Of course we are going to hold a myriad of opinions and preferences as a unique individual and that is understandable. But we must guard against the temptation to elevate them to the level of creed or we will lack the glory that Jesus promises in John 17 that comes from our unity of being in Christ:

“I pray also for those who will believe in me through their message, that all of them may be one, Father, just as you are in me and I am in you. May they also be in us so that the world may believe that you have sent me. I have given them the glory that you gave me, that they may be one as we are one— I in them and you in me—so that they may be brought to complete unity. Then the world will know that you sent me and have loved them even as you have loved me.[3]


[1]Syaza Farhana Binti Mohammad Shukri, “Book Review: Identity: Contemporary Identity Politics and the Struggle for Recognition,” Intellectual Discourse 27, no. 2 (2019): pp. 685-8.

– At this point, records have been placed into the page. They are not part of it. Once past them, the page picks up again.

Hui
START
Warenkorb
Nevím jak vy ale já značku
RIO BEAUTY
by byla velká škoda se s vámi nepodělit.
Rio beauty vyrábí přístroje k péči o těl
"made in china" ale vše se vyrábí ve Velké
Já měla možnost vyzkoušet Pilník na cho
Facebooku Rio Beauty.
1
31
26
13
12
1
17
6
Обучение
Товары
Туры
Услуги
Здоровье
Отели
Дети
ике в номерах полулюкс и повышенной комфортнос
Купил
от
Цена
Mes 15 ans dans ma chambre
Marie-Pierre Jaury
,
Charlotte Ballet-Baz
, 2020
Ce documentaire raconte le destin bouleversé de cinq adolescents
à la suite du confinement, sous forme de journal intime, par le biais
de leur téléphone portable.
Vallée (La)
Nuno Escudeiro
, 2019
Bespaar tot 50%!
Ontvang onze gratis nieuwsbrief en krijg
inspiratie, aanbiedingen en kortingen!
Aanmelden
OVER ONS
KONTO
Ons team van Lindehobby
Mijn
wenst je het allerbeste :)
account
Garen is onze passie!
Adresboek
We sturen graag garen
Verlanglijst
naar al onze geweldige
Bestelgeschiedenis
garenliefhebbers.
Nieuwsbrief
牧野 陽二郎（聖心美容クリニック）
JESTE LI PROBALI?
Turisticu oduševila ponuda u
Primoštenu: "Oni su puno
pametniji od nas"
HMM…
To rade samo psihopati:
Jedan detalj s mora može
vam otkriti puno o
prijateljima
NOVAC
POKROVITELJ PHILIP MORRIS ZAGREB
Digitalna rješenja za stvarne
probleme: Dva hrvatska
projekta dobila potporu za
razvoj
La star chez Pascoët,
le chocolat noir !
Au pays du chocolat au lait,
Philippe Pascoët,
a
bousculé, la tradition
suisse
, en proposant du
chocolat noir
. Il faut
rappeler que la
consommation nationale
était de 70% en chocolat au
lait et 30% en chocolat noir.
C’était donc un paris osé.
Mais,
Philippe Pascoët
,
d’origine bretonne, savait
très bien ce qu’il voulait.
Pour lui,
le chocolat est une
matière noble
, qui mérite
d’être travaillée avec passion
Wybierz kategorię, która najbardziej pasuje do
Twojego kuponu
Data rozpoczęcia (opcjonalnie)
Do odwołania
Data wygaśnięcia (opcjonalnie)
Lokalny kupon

[2] https://www.purdueexponent.org/campus/article_9a845fa2-60b1-11e9-8f9f-9fb3a1c47b63.html

[3]John 17:20-23, NIV.

About the Author

Andrea Lathrop

I am a grateful believer in Jesus Christ, a wife, mom and student. I live in West Palm Beach, Florida and I have been an executive pastor for the last 8+ years. I drink more coffee than I probably should every day.

3 responses to “Creedal Identity and Gloriously Common Calling”

  1. Rev Jacob Bolton says:

    Beautifully said Andrea. May we all be brought together as a result of this instead of pulled more apart.

    Take care of yourself!

  2. Hi Andrea. I like that quote you pulled out from Fukuyama’s interview at Purdue Univ. I agree, part of the problem is dealing with an increasingly individualized self. The individual self, as highlighted by Luther in the Reformation is important, but just like many things, when we take it to the extreme, it becomes bad. Sometimes I feel that part of the problem in academia is that nothing stated becomes important until it’s taken to the extreme. Then people start to take notice. But that’s a flawed approach. But then again, common sense might be a shocker to us before too long if this keeps going. 🙂

  3. Harry Fritzenschaft says:

    Andrea,
    How are you and your family doing? Thanks so much for applying Fukuyama’s national identity concept to the church. For followers of Jesus, it should go without saying that our family connection should outweigh our respective creedal identity. I am wondering if this might be one of the many amazing outcomes of COVID-19, that we focus on our common “kingdom identity” rather than our tribal subunits. Many blessings on you and yours and thanks again for your thoughtful application.